For better or worse, a track like “Lavatory Liv” vividly reminds listeners that this is the guy who previously co-wrote songs like “Polythene Pam” — not just because of the alliteration but because they’re basically lyrical filler for some sort of musical workout, in this case a rockabilly stomper he chugs through with more energy than insight. Conversely, “Deep Deep Feeling” seems to fold the influence of folks like Peter Gabriel and David Byrne into decades of songwriting craft that first exhausted, then studiously avoided traditional expressions of love; over a haunting, empty beat, he assembles a chorus of one, carefully arranged to surround the listener in its expansive musical space while pinpointing the sensation “when your heart’s gonna burst” over the course of eight unhurried, exploratory minutes. It’s the centerpiece of the album, and deserves to be, showcasing how unbothered he is at this point in his career by more conventional song structures, and yet capable of generating hook after hook after earworm hook.

He veers into hard rock for “Slidin’,” as if to preemptively answer the question “is there anything he can’t do,” offering the pairing of elegant sludge and a ghostly melody that Queens of the Stone Age’s Josh Homme would sacrifice Dave Grohl to get to include in his songbook. It’s these departures from the formula with which we associate the former Beatle that you would think sounded like he’s showing off, but it’s unimposing acoustic instant-classics like “The Kiss of Venus” that impress the most — just McCartney and a guitar, baring his own soul, peering into ours, and connecting them through a melodic DNA that’s been baked into the building blocks of 60 years of popular music, and by him. 

In the build up to “When Winter Comes,” a payoff that nobody knew they were waiting for, he includes “Seize The Day,” a song that straddles both his Beatles and Wings eras but leans more heavily into the latter, shifting gears and tempos as his lyrics vacillate between goofy schoolyard rhymes (“Yankee toes and eskimos can turn to frozen ice”) and more humble advice to enjoy life’s small pleasures before they disappear. And then there’s “Deep Down,” whose four-four beat and midi horns conjure Glass Candy’s underappreciated “Rolling Down The Hills” as reinterpreted into a going-out anthem for listeners of McCartney’s generation. Meanwhile, the closer “Winter Bird – When Winter Comes” sounds like a lost Appalachian standard that McCartney gives a fresh coat of paint — and just in time for a season when people will need something this cozy and familiar to warm their souls. 

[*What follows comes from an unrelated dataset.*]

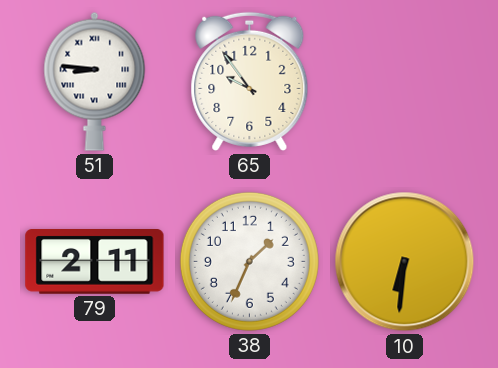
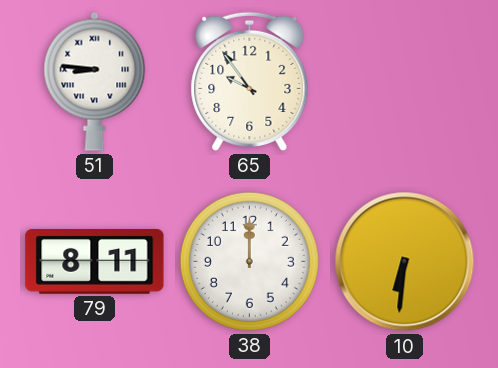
79: 2:11 -> 8:11
38: 1:34 -> 12:00
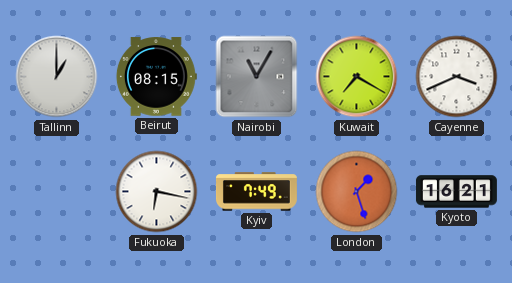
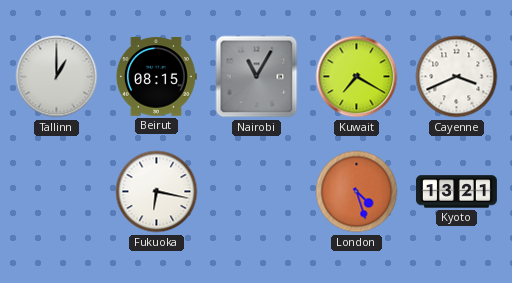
Kyiv: 7:49 -> none
London: 1:27 -> 4:27
Kyoto: 16:21 -> 13:21
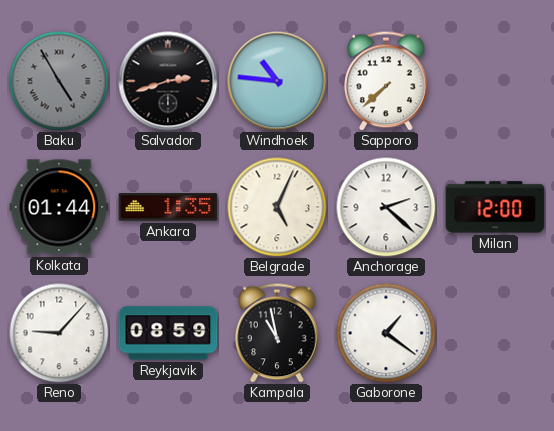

The best thing about McCartney’s latest is that you can pick it up after years away from his work without losing a beat; after all, the former Beatle is literally the bedrock on which our collective musical memory was built. But “McCartney III” is far from a victory lap, or a coda to his career, much less a particular cycle of creativity. Rather, it’s a continuation of that work, and a reminder why those foundations he created remain so sturdy. Ten years passed between “I” and “II,” and forty more before “III.” Let’s hope it doesn’t take that long or another world-changing event to get to “IV,” but at the very least, Paul McCartney has proven he can still deliver a worthy follow-up if it does.

McCartney III” releases Dec. 18 on Apple Music.